1. Field of the Invention
The present invention relates generally to electrophotographic devices and electrophotographic printing methods, and more particularly, to a method and system for correcting a linearity error in the electrophotographic devices.
2. Description of the Related Art
An electrophotographic device produces an image or a copy of a document containing text, graphics, or a combination thereof. Examples of the electrophotographic devices include, but are not limited to, laser printers and laser copiers. The electrophotographic device produces the image by causing light to affect an electrostatic charge distribution on a photoconductive surface. The device includes a Photo Conducting (PC) drum (also referred to as photoconductor drum) which acts as an image-carrier and is coated with a photoconductive material. The device also includes a light source such as a laser beam or an array of Light Emitting Diodes (LED). The surface of the PC drum is exposed to the light from the light source to neutralize the electrostatic charge on the non-image parts of the PC drum. The density of the electrostatic charge on the surface of the PC drum is altered in the areas exposed to the laser beam relative to the areas unexposed to the laser beam. This process leaves a static electric-charged image on the surface of the PC drum to lift the toner particles. The toner particles are then transferred to different print media by electrostatic attraction.
The laser beam is directed towards the PC drum by passing the laser beam through a series of lenses and mirrors. The laser beam is first directed towards a rotating polygon mirror, which further directs the beam towards a series of lenses and mirrors. The laser beam, the rotating polygon mirror, and the series of lenses and mirrors are collectively known as a Laser Scanning Unit (LSU).

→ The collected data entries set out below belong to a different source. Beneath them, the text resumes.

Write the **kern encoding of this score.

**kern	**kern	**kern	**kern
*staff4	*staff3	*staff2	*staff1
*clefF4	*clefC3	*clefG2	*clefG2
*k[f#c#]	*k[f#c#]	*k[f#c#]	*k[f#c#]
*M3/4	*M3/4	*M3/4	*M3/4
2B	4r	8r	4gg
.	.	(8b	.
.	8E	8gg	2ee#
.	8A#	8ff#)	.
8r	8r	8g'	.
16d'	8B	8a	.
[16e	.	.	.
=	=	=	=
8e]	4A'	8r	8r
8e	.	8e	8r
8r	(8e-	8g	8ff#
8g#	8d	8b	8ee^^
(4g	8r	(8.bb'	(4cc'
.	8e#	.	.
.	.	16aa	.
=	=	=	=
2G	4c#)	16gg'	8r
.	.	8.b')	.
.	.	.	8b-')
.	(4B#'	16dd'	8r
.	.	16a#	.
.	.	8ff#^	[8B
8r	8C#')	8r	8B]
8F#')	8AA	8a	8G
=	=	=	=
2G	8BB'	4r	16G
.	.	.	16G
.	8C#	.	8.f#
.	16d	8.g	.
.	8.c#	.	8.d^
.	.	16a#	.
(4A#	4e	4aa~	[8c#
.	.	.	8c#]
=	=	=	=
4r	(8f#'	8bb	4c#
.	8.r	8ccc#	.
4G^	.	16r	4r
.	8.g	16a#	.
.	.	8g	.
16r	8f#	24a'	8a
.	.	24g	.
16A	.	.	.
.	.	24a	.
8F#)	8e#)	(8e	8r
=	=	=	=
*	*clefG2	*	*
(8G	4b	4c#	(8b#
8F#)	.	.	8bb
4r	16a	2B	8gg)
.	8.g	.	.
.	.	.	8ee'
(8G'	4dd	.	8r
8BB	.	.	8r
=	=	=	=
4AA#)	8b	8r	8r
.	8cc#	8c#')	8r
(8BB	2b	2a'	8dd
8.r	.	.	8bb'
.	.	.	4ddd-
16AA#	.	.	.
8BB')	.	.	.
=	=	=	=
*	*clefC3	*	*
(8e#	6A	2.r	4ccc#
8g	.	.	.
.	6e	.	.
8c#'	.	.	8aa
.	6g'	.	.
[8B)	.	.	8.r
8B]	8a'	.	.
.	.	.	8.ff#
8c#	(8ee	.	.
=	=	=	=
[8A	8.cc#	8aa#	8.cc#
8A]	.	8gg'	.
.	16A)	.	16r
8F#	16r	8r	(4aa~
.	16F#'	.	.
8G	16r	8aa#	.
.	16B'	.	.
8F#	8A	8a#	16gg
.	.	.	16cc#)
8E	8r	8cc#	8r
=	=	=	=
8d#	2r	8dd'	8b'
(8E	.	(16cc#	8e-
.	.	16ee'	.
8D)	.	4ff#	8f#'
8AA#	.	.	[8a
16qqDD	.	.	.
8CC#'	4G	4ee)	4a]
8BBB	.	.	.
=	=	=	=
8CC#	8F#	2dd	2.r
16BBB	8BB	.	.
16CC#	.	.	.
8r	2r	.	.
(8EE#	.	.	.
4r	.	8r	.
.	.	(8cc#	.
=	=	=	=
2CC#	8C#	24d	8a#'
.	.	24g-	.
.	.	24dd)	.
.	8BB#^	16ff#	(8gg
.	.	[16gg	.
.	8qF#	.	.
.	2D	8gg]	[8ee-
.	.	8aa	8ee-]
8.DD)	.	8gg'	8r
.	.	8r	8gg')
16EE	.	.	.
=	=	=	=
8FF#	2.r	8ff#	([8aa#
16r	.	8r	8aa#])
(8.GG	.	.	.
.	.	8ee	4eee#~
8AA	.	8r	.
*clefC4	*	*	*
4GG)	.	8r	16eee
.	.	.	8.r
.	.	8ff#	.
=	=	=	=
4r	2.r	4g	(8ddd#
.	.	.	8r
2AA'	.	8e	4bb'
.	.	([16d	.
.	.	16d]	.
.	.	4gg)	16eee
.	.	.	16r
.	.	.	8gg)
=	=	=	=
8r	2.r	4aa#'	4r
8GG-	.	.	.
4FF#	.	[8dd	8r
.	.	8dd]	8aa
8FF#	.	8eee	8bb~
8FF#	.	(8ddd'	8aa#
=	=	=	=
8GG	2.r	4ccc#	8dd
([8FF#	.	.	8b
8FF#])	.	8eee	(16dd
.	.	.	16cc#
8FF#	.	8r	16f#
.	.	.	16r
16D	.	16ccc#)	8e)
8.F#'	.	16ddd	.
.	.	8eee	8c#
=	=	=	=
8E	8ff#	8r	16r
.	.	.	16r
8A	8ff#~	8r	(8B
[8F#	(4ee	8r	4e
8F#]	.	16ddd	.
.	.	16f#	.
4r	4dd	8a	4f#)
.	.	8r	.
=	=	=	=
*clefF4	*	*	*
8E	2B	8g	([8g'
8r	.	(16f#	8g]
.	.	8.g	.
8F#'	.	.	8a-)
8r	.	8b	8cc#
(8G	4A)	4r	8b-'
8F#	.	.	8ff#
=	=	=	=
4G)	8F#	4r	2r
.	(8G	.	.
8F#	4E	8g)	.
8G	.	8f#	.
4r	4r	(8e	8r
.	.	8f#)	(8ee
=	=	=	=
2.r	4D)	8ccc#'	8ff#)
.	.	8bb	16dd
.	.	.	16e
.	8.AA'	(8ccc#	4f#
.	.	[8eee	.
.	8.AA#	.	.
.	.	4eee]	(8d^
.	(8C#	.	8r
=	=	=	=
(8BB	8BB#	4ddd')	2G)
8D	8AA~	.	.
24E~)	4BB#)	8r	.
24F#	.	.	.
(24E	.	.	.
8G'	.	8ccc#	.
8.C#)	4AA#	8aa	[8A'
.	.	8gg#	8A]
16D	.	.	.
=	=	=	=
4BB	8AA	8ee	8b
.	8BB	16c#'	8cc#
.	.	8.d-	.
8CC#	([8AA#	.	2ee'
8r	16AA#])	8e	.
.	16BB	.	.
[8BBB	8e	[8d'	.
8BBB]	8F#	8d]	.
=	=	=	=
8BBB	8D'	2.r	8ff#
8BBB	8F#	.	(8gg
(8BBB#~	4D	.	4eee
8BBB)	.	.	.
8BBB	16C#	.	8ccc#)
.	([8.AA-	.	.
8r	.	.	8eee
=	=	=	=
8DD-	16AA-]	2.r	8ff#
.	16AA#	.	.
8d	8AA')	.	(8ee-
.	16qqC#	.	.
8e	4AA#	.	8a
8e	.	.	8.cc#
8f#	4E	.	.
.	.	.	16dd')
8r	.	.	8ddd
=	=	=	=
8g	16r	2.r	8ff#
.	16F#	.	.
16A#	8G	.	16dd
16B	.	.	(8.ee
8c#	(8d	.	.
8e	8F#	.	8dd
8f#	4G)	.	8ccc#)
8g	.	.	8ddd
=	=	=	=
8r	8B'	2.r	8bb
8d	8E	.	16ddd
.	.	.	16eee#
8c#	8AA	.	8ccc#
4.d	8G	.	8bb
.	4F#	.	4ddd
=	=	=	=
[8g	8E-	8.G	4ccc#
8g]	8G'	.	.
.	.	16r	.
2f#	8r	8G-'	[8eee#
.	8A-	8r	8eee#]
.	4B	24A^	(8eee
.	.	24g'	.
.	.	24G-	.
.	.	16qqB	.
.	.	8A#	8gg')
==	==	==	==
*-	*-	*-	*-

The polygon mirror rotates with the help of a motor known as polygon mirror motor.
The laser beam moves across the surface of the PC drum in a uniform manner. For every small increment in the motion of the polygon mirror, the laser beam moves the same distance on the PC drum. The PC drum keeps rotating and the laser beam sweeps across the PC drum at an angle, to compensate for the motion of the drum, and makes a sweep straight across the page. A stream of rasterized data, including a series of 0's and 1's, is used to turn the laser on and off across the PC drum.
The laser beam that has a linear scan motion scans or sweeps the surface on a row-by-row basis. It moves linearly across the page and is turned on or off depending on the data bits (either one or zero). The laser beam takes more time to copy the image to the edges of the document, as compared to its center. Due to the difference in the speed of the laser beam (or beam velocity), a linearity error is generated. Further, manufacturing tolerances and imperfections of optical devices used by the LSU also generate the linearity error. The linearity or beam location or scan-location-error of the LSU describes the manner in which the laser beam moves across the PC drum when the rotating mirror spins at a fixed angular speed.

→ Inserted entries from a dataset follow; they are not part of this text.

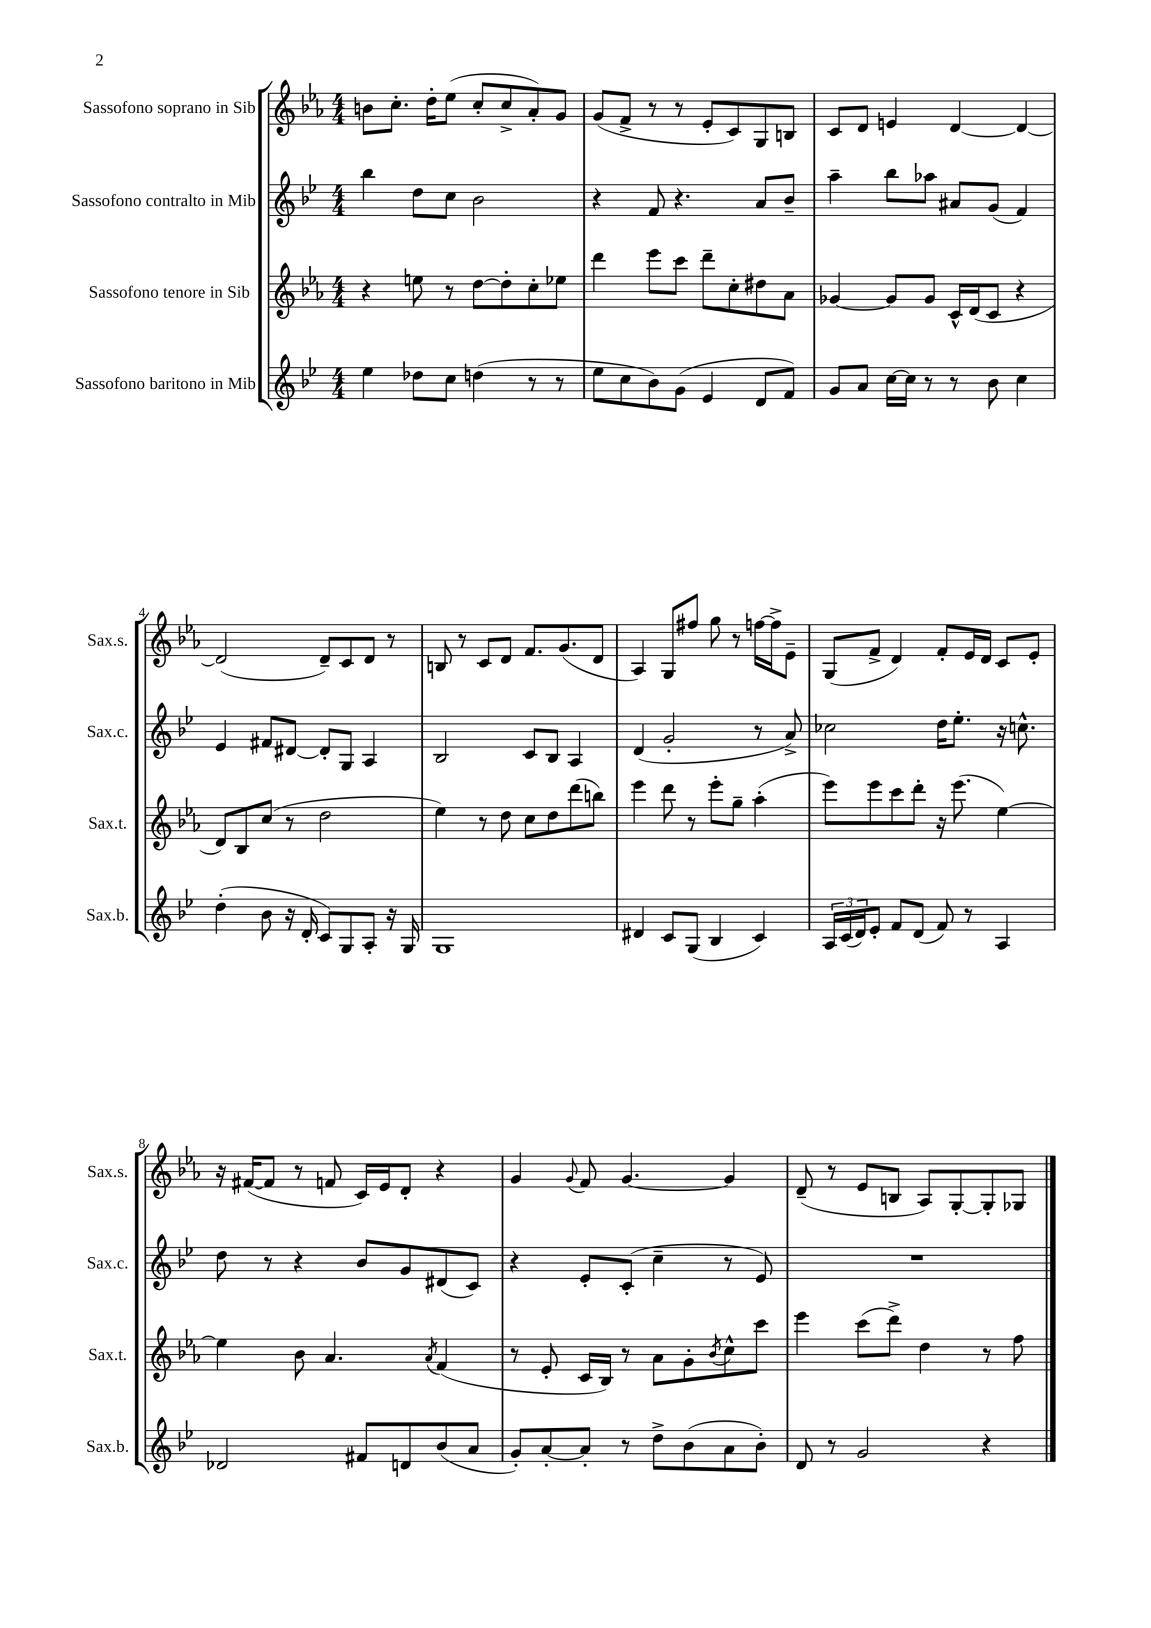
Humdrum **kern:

**kern	**kern	**kern	**kern
*staff4	*staff3	*staff2	*staff1
*clefG2	*clefG2	*clefG2	*clefG2
*k[b-e-]	*k[b-e-a-]	*k[b-e-]	*k[b-e-a-]
*M4/4	*M4/4	*M4/4	*M4/4
4ee-	4r	4bb-	8b
.	.	.	8.cc'
8dd-	8ee	8dd	.
.	.	.	16dd'
8cc	8r	8cc	(8ee-
(4dd	[8dd	2b-	8cc'
.	8dd']	.	8cc^
8r	8cc'	.	8a-')
8r	8ee-	.	8g
=	=	=	=
8ee-	4ddd	4r	(8g
8cc	.	.	8f^
8b-)	8eee-	8f	8r
(8g	8ccc	4.r	8r
4e-	8ddd~	.	8e-'
.	8cc'	.	8c)
8d	8dd#	8a	8G
8f)	8a-	8b-~	8B
=	=	=	=
8g	[4g-	4aa~	8c
8a	.	.	8d
[16cc	8g-]	8bb-	4e
16cc]	.	.	.
8r	8g-	8aa-	.
8r	16c^^	8a#	[4d
.	(16d	.	.
8b-	8c	(8g	.
4cc	4r	4f)	4d_
=	=	=	=
(4dd'	8d)	4e-	(2d]
.	8B-	.	.
8b-	(8cc	8f#	.
16r	8r	[8d#	.
16d'	.	.	.
8c)	2dd	8d#']	8d~)
8G	.	8G	8c
8A'	.	4A	8d
16r	.	.	8r
16G	.	.	.
=	=	=	=
1G	4ee-)	2B-	8B
.	.	.	8r
.	8r	.	8c
.	8dd	.	8d
.	8cc	8c	8.f
.	8dd	8B-	.
.	.	.	(8.g
.	(8ddd	4A	.
.	8bb)	.	8d
=	=	=	=
4d#	4eee-	(4d	4A-)
8c	8ddd	2g'	8G
(8G	8r	.	8ff#
4B-	8eee-'	.	8gg
.	8gg~	.	8r
4c)	(4aa-'	8r	[16ff
.	.	.	16ff^]
.	.	8a^)	8e-~
=	=	=	=
24A	8eee-)	2cc-	(8G
(24c	.	.	.
24d)	.	.	.
8e-'	8eee-	.	8f^
8f	8ccc	.	4d)
(8d	8ddd'	.	.
8f)	16r	16dd	8f'
.	(8.eee-	8.ee-'	.
8r	.	.	16e-
.	.	.	16d
4A	[4ee-)	16r	8c
.	.	8.cc^^	.
.	.	.	8e-'
=	=	=	=
2d-	4ee-]	8dd	16r
.	.	.	([16f#
.	.	8r	8f#]
.	8b-	4r	8r
.	4.a-	.	8f
8f#	.	8b-	16c)
.	.	.	16e-
8d	.	8g	8d'
.	8qa-	.	.
(8b-	(4f	(8d#	4r
8a	.	8c)	.
=	=	=	=
8g')	8r	4r	4g
[8a'	8e-'	.	.
.	.	.	8qqg
8a']	16c	8e-'	8f
.	16B-)	.	.
8r	8r	(8c'	[4.g
8dd^	8a-	4cc~	.
(8b-	8g'	.	.
.	8qb-	.	.
8a	8cc^^	8r	4g]
8b-')	8ccc	8e-)	.
=	=	=	=
8d	4eee-	1r	(8d~
8r	.	.	8r
2g	(8ccc	.	8e-
.	8ddd^)	.	8B
.	4dd	.	8A-)
.	.	.	[8G'
4r	8r	.	8G']
.	8ff	.	8G-
==	==	==	==
*-	*-	*-	*-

In a typical LSU, the rate at which the laser beam moves across the PC drum is relatively constant, since the polygon mirror rotates at a constant velocity. In such a system, when the laser is activated with a fixed time between activation periods, i.e., the time of turning the laser ‘on’ is fixed, the image containing equally spaced marks is printed correctly. This system is characterized by very low (<1 percent) linearity error. However, electrophotographic scanners and copiers with linearity error less than one are costly. Therefore, it is desirable to reduce the cost of such systems and also make sure that the linearity error is minimized.
To reduce the cost of the electrophotographic device, a set of lenses used to guide light beams on the PC drum can be removed from the electrophotographic device. However, for such low-cost electrophotographic devices, the linearity error increases to 15 percent or more. As a result of high linearity error in such systems, the placement of evenly spaced marks on the page is not accomplished by firing the laser at fixed time intervals. Various techniques are employed to ensure that the images are printed without any defects. Typical techniques used to correct the low linearity error include the use of a non-constant pel clock or a constant pel clock with ‘off’ slice insertion. The use of such techniques to correct the increased linearity error results in producing print artifacts in the form of narrow streaks in the print output obtained from the electrophotographic device.
In light of the facts given above, there is a need for a system and a method to correct the linearity error of the electrophotographic devices with a reduced number of lenses. Further, such a method and system should remove the print artifacts and also prove to be cost effective.